Start of Block

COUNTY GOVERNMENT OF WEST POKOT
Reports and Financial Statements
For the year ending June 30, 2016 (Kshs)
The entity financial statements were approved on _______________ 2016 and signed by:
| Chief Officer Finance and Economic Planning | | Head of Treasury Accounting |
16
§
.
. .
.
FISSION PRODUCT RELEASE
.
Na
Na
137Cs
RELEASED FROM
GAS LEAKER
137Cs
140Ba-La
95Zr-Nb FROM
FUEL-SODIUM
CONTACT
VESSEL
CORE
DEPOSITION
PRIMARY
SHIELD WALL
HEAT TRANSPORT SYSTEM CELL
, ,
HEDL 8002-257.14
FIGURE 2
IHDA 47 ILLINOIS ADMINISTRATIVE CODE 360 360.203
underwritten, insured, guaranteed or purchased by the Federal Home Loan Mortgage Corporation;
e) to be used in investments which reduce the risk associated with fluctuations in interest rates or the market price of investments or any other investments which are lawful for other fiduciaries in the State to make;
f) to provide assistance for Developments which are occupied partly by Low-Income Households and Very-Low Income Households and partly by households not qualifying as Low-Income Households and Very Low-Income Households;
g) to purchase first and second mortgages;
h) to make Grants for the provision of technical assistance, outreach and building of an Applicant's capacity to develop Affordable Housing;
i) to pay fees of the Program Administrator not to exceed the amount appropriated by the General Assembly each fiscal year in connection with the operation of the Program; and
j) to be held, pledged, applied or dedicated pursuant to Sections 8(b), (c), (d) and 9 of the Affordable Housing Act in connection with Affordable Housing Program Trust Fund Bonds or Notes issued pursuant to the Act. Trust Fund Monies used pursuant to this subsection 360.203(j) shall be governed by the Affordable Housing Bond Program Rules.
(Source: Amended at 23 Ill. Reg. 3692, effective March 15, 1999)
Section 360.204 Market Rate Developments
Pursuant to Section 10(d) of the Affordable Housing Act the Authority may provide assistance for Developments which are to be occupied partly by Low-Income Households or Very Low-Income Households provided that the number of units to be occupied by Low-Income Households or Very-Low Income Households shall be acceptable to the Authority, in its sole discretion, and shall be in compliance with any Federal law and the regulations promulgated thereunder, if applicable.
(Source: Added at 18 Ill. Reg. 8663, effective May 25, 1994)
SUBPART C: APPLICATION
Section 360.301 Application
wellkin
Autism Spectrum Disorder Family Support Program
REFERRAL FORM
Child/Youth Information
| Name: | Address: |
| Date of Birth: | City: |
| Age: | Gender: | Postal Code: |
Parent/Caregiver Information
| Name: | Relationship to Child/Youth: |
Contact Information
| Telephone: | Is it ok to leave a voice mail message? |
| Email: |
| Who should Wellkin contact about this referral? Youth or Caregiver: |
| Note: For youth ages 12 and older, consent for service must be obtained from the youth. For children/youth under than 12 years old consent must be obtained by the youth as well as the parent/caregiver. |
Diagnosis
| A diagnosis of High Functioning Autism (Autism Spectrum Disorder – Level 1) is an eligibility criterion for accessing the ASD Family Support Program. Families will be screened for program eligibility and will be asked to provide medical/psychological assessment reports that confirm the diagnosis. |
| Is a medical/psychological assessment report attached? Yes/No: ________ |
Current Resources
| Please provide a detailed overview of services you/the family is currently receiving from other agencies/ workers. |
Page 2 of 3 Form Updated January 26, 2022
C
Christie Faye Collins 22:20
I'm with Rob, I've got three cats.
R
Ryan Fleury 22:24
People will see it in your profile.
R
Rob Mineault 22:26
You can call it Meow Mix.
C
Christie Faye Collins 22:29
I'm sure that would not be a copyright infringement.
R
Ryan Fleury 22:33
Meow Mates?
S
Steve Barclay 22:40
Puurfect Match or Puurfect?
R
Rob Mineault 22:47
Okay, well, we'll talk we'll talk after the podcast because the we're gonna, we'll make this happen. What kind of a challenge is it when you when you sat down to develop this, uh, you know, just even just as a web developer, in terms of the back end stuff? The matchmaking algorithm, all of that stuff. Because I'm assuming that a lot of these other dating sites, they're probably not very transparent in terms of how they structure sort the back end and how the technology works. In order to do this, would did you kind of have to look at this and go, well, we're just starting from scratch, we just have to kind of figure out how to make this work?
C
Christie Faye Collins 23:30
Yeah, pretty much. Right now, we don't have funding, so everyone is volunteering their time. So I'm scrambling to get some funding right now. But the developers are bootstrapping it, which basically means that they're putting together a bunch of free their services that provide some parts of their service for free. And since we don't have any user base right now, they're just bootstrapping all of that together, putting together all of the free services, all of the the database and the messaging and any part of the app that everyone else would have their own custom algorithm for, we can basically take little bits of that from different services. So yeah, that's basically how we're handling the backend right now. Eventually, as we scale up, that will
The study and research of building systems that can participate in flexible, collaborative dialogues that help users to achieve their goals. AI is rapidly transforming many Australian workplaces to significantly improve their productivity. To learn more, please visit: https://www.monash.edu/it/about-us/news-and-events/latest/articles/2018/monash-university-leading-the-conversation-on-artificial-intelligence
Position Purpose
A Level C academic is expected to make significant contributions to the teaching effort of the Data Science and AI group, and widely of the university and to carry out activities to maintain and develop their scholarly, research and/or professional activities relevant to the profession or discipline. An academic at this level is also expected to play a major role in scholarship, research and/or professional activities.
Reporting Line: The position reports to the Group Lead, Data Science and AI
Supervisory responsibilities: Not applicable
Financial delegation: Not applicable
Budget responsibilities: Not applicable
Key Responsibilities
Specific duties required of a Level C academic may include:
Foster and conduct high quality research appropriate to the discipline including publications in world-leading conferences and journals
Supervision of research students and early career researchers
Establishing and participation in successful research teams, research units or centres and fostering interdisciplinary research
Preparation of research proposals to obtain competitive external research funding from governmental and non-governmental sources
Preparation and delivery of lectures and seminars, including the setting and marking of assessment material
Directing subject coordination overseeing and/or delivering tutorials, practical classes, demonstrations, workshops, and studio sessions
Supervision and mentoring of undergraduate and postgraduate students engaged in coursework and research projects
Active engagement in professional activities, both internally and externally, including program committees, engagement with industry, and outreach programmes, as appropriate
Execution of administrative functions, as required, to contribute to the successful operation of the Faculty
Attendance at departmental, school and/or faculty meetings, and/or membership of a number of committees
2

End of Block

◆ Exercise objective
Search the data above for the string "including" and copy each line that has it.

◆ Your response
Foster and conduct high quality research appropriate to the discipline including publications in world-leading conferences and journals
Preparation and delivery of lectures and seminars, including the setting and marking of assessment material
Active engagement in professional activities, both internally and externally, including program committees, engagement with industry, and outreach programmes, as appropriate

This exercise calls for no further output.